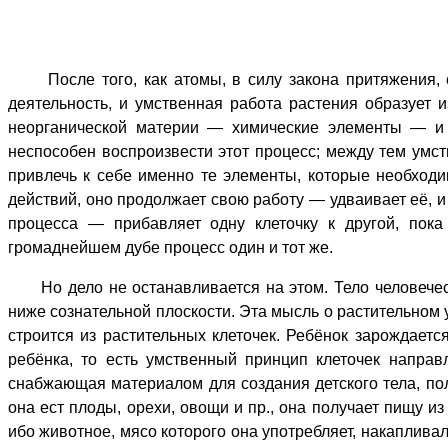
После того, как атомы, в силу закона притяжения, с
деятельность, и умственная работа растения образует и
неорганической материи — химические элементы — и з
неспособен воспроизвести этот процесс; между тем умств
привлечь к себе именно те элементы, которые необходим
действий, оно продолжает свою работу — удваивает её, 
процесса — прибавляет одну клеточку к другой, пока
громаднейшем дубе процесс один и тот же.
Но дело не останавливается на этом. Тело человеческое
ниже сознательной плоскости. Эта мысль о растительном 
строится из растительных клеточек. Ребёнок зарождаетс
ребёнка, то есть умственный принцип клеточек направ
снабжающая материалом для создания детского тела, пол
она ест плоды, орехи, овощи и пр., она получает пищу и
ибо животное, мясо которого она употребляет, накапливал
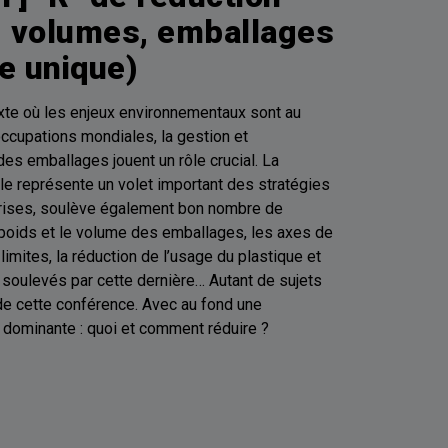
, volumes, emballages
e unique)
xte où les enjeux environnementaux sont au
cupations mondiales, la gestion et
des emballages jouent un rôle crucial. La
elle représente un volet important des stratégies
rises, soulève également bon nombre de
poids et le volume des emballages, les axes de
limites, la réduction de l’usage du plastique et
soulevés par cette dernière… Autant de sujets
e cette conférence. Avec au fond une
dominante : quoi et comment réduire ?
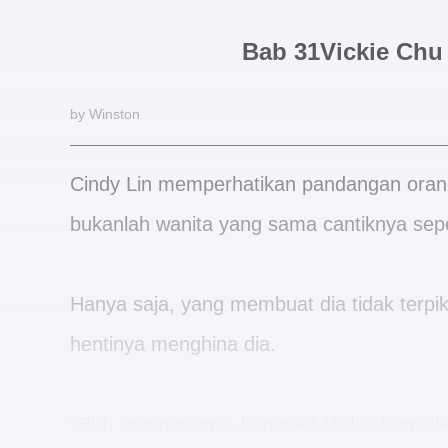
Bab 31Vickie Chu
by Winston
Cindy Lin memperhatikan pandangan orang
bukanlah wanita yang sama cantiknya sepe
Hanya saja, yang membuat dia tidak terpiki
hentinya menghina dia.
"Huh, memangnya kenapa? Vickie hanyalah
........
• [Problem statement]: Search the entries for the string "yang" and copy each line where it occurs.

• [Your response]:
bukanlah wanita yang sama cantiknya sepe
Hanya saja, yang membuat dia tidak terpiki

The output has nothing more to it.